Deux dindons pour Noël

  

Un des grands plaisirs de mon amie Julie est de recevoir tout son monde à dîner le jour de Noël. Elle le fait depuis plus de quarante ans maintenant. Et quand je dis tout son monde, cela inclut les conjoints / conjointes, les amants / amantes, les enfants, les amis (dont moi), même le voisin qui conduit souvent Julie dans son taxi. À nous de décider qui va nous accompagner pour le diner, à Julie de trouver une place pour tout le monde.

Bon an, mal an, on parle de nourrir quelque vingt-quatre convives, répartis en deux tablées, une dans la salle à manger et l’autre au salon. Pour l’occasion, Julie fait cuire côte-à côte deux gros dindons bien farcis avec les abats, des oignons et de la chapelure de pain. Surtout, elle suspend dans le passage quelque vingt-quatre énormes bas de Noël sur des crochets. Chaque bas porte le nom d’un convive et chaque convive doit, à son arrivée, glisser un petit cadeau dans chaque bas. Ici, seul le geste compte : le prix payé n’a aucune importance. Untelle recevra trois pralines soigneusement emballées, un autre du sucre à la crème fait maison. Certaines offriront des gratteux, d’autres des coupons-rabais pour le cinéma. Je vous laisse calculer le nombre total de petits cadeaux qui se retrouvent dans ces bas.
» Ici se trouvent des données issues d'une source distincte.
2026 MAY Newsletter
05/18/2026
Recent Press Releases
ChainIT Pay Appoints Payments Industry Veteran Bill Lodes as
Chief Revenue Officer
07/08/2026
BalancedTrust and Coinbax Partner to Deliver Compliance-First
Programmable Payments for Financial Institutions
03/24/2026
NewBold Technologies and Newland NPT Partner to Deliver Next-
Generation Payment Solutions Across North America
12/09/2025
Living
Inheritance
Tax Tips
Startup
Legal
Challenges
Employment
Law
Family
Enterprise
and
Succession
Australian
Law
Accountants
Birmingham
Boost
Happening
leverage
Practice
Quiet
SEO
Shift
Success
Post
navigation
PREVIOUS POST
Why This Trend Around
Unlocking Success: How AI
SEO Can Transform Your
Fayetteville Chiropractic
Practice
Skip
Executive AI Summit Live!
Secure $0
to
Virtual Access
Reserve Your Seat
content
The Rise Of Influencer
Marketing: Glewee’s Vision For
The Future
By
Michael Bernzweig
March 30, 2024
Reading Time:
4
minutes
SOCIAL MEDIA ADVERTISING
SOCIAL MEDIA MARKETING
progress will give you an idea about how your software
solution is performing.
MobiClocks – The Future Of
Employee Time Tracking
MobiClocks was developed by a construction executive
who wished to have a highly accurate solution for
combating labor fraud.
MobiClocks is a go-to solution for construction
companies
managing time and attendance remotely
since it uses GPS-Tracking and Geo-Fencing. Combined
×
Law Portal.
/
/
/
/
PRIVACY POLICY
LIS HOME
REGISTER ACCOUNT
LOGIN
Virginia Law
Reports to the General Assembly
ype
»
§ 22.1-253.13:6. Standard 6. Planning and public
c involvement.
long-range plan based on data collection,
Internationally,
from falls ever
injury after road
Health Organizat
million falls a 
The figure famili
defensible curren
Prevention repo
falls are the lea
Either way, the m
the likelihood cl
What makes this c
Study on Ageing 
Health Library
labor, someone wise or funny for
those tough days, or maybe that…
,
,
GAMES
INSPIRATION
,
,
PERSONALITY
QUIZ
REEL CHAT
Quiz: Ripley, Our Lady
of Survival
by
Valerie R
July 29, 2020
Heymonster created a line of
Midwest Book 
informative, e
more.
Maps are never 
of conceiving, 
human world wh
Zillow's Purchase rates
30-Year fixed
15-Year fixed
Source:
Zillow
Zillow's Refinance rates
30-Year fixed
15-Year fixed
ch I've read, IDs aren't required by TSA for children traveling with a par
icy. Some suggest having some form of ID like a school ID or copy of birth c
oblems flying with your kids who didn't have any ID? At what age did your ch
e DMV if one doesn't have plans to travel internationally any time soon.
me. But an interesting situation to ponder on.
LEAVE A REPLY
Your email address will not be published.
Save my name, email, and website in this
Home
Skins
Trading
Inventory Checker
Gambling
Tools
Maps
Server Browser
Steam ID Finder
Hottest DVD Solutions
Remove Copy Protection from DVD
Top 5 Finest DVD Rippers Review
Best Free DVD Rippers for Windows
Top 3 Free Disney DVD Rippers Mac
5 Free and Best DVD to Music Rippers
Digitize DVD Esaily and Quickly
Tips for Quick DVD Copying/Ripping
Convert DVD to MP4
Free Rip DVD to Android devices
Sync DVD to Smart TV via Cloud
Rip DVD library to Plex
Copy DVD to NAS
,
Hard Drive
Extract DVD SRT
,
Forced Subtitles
Une fois débougriné et délesté de ses cadeaux, chaque invité se voit assigné une tâche pour le repas. Deux responsables du service pour chaque tablée, deux marmitons pour piler les pommes de terre et préparer les accompagnements, généralement des canneberges en fruits ou en gelée, et deux préposés au service du vin. Ainsi, tout le monde reste debout et peut passer de l’un à l’autre pour jaser.
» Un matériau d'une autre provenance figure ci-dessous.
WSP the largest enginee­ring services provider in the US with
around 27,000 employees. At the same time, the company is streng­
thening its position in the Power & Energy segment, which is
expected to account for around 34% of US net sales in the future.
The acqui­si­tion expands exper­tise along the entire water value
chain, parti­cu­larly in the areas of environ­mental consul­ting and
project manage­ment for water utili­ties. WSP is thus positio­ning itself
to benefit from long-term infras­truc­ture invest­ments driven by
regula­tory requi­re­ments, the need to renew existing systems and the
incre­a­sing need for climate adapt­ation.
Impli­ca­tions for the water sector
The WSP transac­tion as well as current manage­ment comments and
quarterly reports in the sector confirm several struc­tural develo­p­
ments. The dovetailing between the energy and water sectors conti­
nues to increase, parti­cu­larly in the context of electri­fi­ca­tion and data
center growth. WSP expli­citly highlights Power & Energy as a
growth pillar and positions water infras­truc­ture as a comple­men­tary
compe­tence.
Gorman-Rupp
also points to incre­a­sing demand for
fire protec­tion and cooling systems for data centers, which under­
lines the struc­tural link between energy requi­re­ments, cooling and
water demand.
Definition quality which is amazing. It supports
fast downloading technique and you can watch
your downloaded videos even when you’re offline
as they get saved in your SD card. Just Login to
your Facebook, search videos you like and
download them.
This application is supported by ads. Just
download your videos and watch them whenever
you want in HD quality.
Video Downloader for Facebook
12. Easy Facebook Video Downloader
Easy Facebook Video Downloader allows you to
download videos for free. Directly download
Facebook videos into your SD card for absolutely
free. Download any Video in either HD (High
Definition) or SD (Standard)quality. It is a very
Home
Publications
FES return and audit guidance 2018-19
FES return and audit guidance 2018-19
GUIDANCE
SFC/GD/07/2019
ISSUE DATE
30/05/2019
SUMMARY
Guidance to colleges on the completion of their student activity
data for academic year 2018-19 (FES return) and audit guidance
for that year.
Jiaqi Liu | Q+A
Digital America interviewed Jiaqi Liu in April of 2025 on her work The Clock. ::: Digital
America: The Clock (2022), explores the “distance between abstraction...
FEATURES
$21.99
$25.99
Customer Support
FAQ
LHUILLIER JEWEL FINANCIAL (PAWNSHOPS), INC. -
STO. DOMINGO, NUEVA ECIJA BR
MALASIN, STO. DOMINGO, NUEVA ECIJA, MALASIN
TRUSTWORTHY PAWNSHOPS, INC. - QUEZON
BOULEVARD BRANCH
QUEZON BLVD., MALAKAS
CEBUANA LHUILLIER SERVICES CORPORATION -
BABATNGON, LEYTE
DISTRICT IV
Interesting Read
Après le repas, tout le monde participe à la vaisselle : certains débarrassent les tables, d’autres lavent ou essuient. Ne reste plus à Julie qu’à tout ranger dans les armoires. Une fois la corvée terminée, tous vont chercher leur bas et reviennent au salon pour le vider devant le petit sapin de Norvège tout illuminé. On fait des Ah ! et des Oh! De surprise et de plaisir et on se congratule pour les trouvailles.

Vous vous demandez sans doute où je veux en venir avec cette histoire mille fois vécue, mille fois racontée? Eh bien voici : avec les années, je me suis rendu compte que Julie est le mortier de sa famille. Que dis-je : le mortier de son entourage ! Le temps d’un repas, toutes les chicanes tant familiales qu’amicales sont suspendues, toutes les insultes oubliées. Malgré leurs différends, tous viennent chez Julie pour rire du temps passé, chanter l’innocence de leur enfance et, surtout, parler pour prendre des nouvelles, parler pour en donner, parler pour être unis.
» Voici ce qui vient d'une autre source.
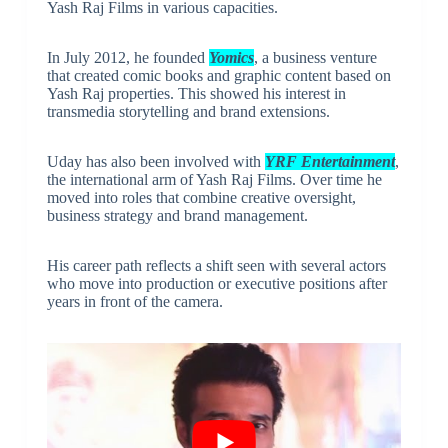
Yash Raj Films in various capacities.
In July 2012, he founded
Yomics
, a business venture
that created comic books and graphic content based on
Yash Raj properties. This showed his interest in
transmedia storytelling and brand extensions.
Uday has also been involved with
YRF Entertainment
,
the international arm of Yash Raj Films. Over time he
moved into roles that combine creative oversight,
business strategy and brand management.
His career path reflects a shift seen with several actors
who move into production or executive positions after
years in front of the camera.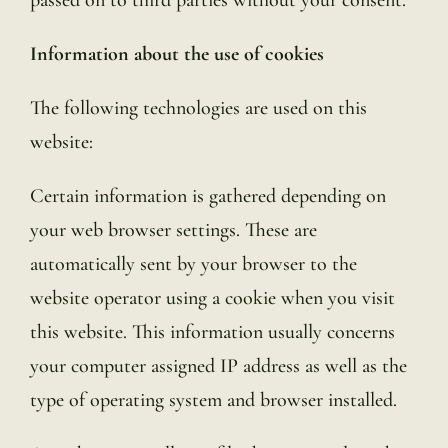
Information about the use of cookies
The following technologies are used on this
website:
Certain information is gathered depending on
your web browser settings. These are
automatically sent by your browser to the
website operator using a cookie when you visit
this website. This information usually concerns
your computer assigned IP address as well as the
type of operating system and browser installed.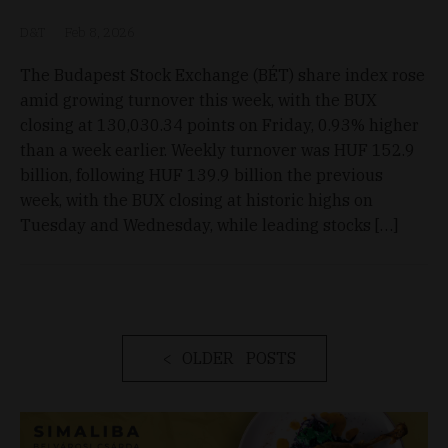
D&T
Feb 8, 2026
The Budapest Stock Exchange (BÉT) share index rose
amid growing turnover this week, with the BUX
closing at 130,030.34 points on Friday, 0.93% higher
than a week earlier. Weekly turnover was HUF 152.9
billion, following HUF 139.9 billion the previous
week, with the BUX closing at historic highs on
Tuesday and Wednesday, while leading stocks […]
OLDER POSTS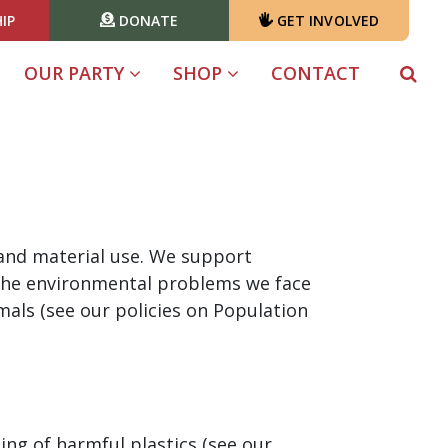
IP
DONATE
GET INVOLVED
OUR PARTY
SHOP
CONTACT
 and material use. We support
 the environmental problems we face
als (see our policies on Population
ng of harmful plastics (see our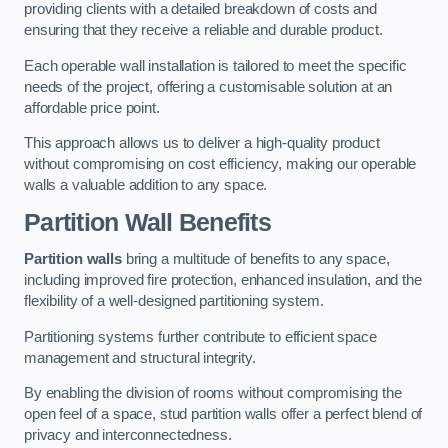
providing clients with a detailed breakdown of costs and
ensuring that they receive a reliable and durable product.
Each operable wall installation is tailored to meet the specific
needs of the project, offering a customisable solution at an
affordable price point.
This approach allows us to deliver a high-quality product
without compromising on cost efficiency, making our operable
walls a valuable addition to any space.
Partition Wall Benefits
Partition walls
bring a multitude of benefits to any space,
including improved fire protection, enhanced insulation, and the
flexibility of a well-designed partitioning system.
Partitioning systems further contribute to efficient space
management and structural integrity.
By enabling the division of rooms without compromising the
open feel of a space, stud partition walls offer a perfect blend of
privacy and interconnectedness.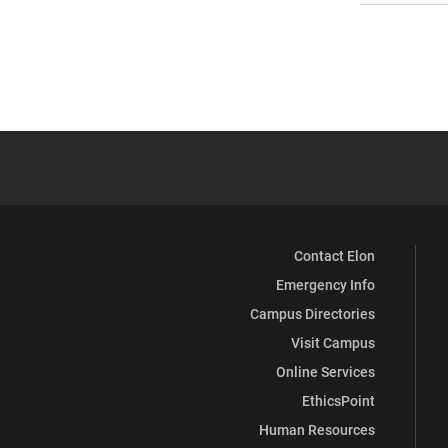
Contact Elon
Emergency Info
Campus Directories
Visit Campus
Online Services
EthicsPoint
Human Resources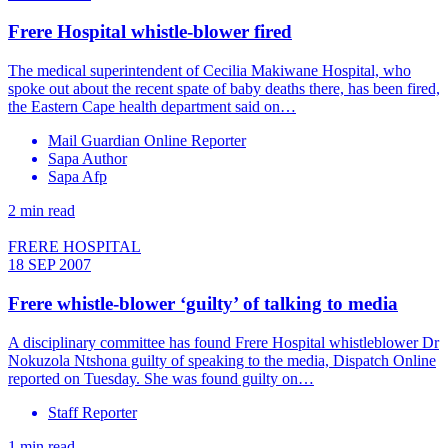
Frere Hospital whistle-blower fired
The medical superintendent of Cecilia Makiwane Hospital, who
spoke out about the recent spate of baby deaths there, has been fired,
the Eastern Cape health department said on…
Mail Guardian Online Reporter
Sapa Author
Sapa Afp
2 min read
FRERE HOSPITAL
18 SEP 2007
Frere whistle-blower ‘guilty’ of talking to media
A disciplinary committee has found Frere Hospital whistleblower Dr
Nokuzola Ntshona guilty of speaking to the media, Dispatch Online
reported on Tuesday. She was found guilty on…
Staff Reporter
1 min read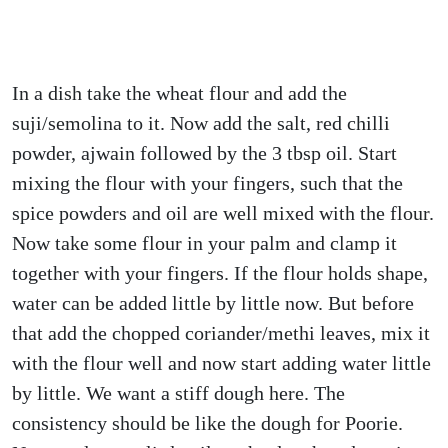
In a dish take the wheat flour and add the
suji/semolina to it. Now add the salt, red chilli
powder, ajwain followed by the 3 tbsp oil. Start
mixing the flour with your fingers, such that the
spice powders and oil are well mixed with the flour.
Now take some flour in your palm and clamp it
together with your fingers. If the flour holds shape,
water can be added little by little now. But before
that add the chopped coriander/methi leaves, mix it
with the flour well and now start adding water little
by little. We want a stiff dough here. The
consistency should be like the dough for Poorie.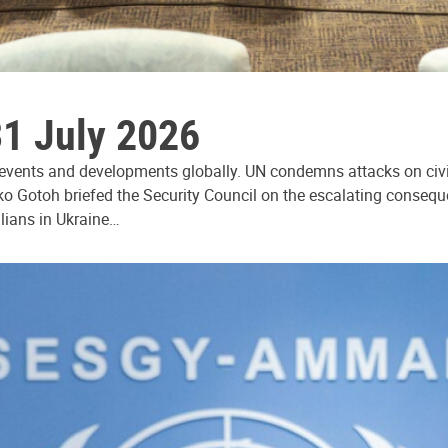
31 July 2026
 events and developments globally. UN condemns attacks on civi
ko Gotoh briefed the Security Council on the escalating consequ
ilians in Ukraine…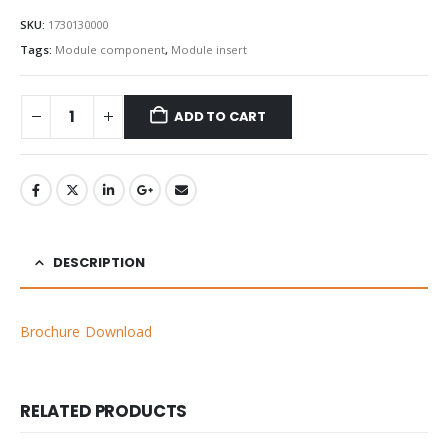
SKU:
1730130000
Tags:
Module component
,
Module insert
ADD TO CART
DESCRIPTION
Brochure Download
RELATED PRODUCTS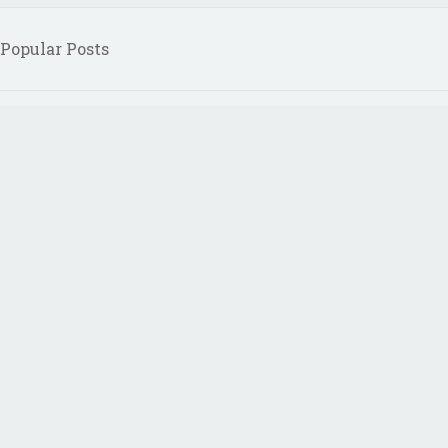
Popular Posts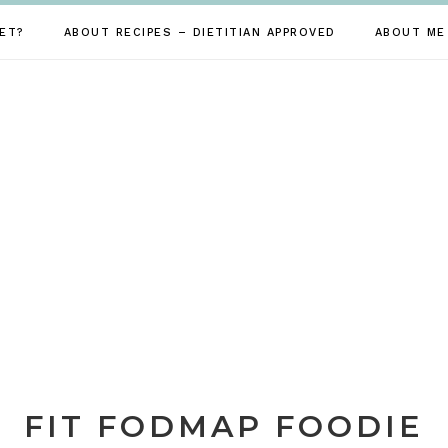
ET?
ABOUT RECIPES – DIETITIAN APPROVED
ABOUT ME
FIT FODMAP FOODIE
À la fin de l’après-midi, les convives quittent les uns après les autres en se promettant plein de choses pour l’année à venir dont, la plus importante à mes yeux, celle de se revoir bientôt. Julie peut enfin s’asseoir et se reposer un peu. Sa fille et moi restons un peu plus longtemps pour faire le bilan du repas et décompresser avant de reprendre la route.

Depuis quelques années, je sens Julie plus fatiguée qu’avant. Elle a besoin qu’on l’aide un peu plus, qu’on la remplace même pour certaines tâches. Mais, elle tient toujours à rassembler tout son monde pour Noël. Aussi, quand hier soir elle m’a téléphoné pour savoir si je viendrais diner ce Noël-ci, j’ai aussitôt répondu oui. Pour rien au monde, je ne voudrais manquer ce merveilleux moment de l’année où je vois le bonheur briller dans les yeux de mon amie.